Will The Chicago Bankruptcy Trustee Take My Tax Refund?

Chicago Bankruptcy Trustee

In certain circumstances a Chicago bankruptcy trustee can take your tax refund. It all depends however on the facts of the case. Let’s start with the chapter 7 situation. If you receive your tax refund prior to your chapter 7 bankruptcy case being filed and you exhaust that refund prior to the 341 meeting of creditors, a chapter 7 trustee is typically not going to make an issue of it.
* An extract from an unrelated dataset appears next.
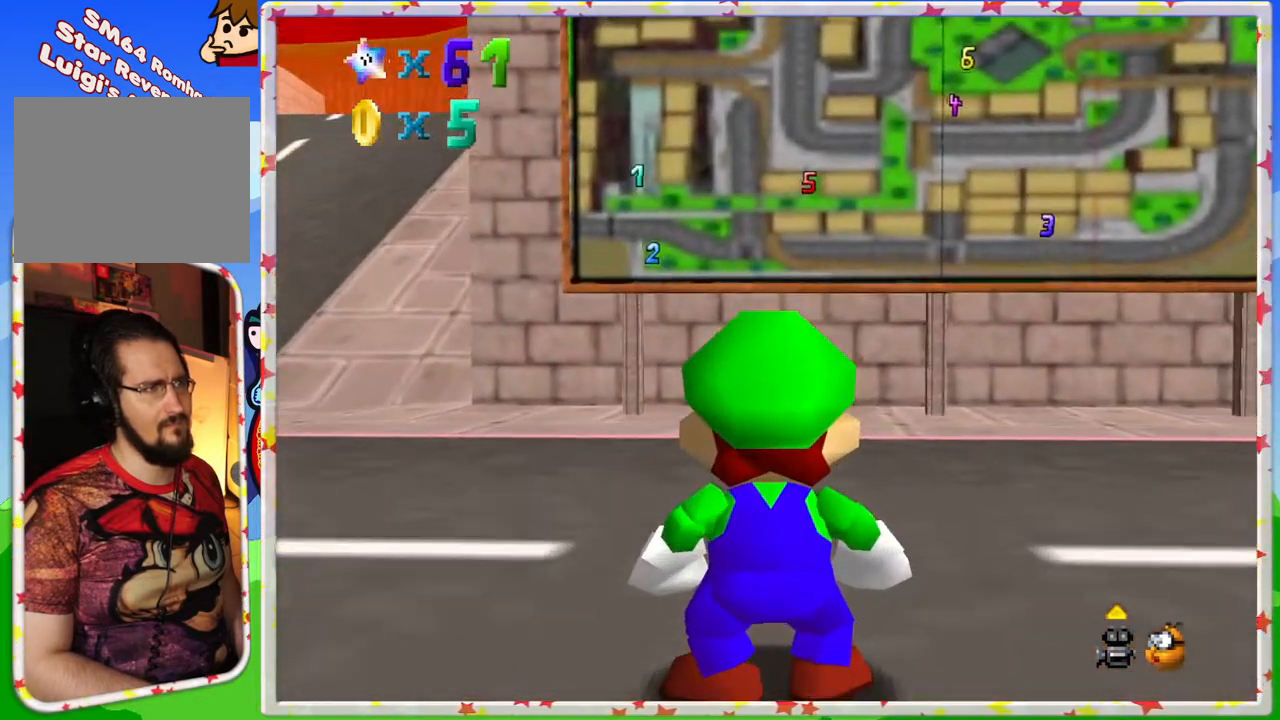
{"buttons": [], "left_stick": "center", "events": [[33, "left_stick", "down"], [233, "left_stick", "center"]]}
This assumes that the tax refund was not $7,000 – $10,000. If however, you file your bankruptcy case and appear before the trustee and you have not yet received your tax refund, then the chapter 7 trustee is at a much greater likelihood of inquiring about the refund and demanding that it be turned over. It all comes down to the actual number or amount of the refund. In the state of Illinois, you are allowed a $4000 miscellaneous, wildcard exemption that can be applied to any type of personal property. Your tax refund or anticipated tax refund is personal property that can be protected by that exemption. So if your refund is excessive, the trustee can then demand that the non-exempt portion be turned over to him so that creditors of the bankruptcy estate can be paid.

 Chapter 13 Trustee

If we’re talking about chapter 13 bankruptcy, we have an entirely different process that we must adhere to. In the northern district of Illinois, there are three chapter 13 bankruptcy trustees assigned to cases. Each of the three trustees has a different demand or policy with regard to tax refunds. The first trustee will allow you to keep your entire refund free and clear for the entire duration of your chapter 13 bankruptcy case. That means that for the next 3 to 5 years or however long your case lasts, your tax refund will be yours to use for living expenses or whatever you see fit. The second trustee allows you to protect up to $1200 of your refund free and clear. This means that any amount over $1200 must be turned over to the trustee as an additional payment toward your debt. This amount is not applied towards your balance to reduce it. This amount is a supplemental payment which will provide a greater dividend to your unsecured creditors. The third trustee does not let you retain any portion of your tax refund while you are in a chapter 13 bankruptcy case. We do have the option to bring a motion to allow the debtor to maintain a tax refund provided we can convince the court that those funds are needed for repairs, ongoing medical bills, purchasing an auto or other emergencies that require the debtor to utilize the tax refund himself.

 Amend Your Allowances

Chapter 13 bankruptcy clients can make the best effort by changing their withholding allowances to ensure the smallest tax refund possible. I would much rather see my clients have more money in their pocket every pay period. They will have less money taken out and will not wind up having to turn over the tax refund to the chapter 13 trustee each year. My goal is to zealously represent my client. My client has a greater chance of success in his chapter 13 bankruptcy case if he is able to retain 100% of his tax refund every year. By allowing the federal government to withhold more taxes out of your paycheck each pay period, you’re actually hurting yourself on two different levels. First, you have less money in your pocket every day. Secondly, you’re going to be forced to turn over all or a portion of that tax refund depending upon which chapter 13 trustee is randomly assigned to your case.

 Chapter 7 Timing

In a chapter 7 bankruptcy case, if you anticipated a huge refund then the timing of your filing is very important. You want to make sure that you file your bankruptcy case after you have received a tax refund and exhausted those funds on living expenses. This is true typically if your tax refund is going to be relatively large above the protectable amount. When it comes to chapter 13, you must work with your withholding allowances as they are more important than the actual timing of the filing. For more information on tax refunds as they relate to a bankruptcy case, consider calling my office directly at 847-520-8100. You will learn that your tax refund is much more beneficial when it’s in your hands as opposed to the Chicago bankruptcy trustee.  This is true whether you are appearing in front of a chapter 7 bankruptcy trustee or a chapter 13 bankruptcy trustee.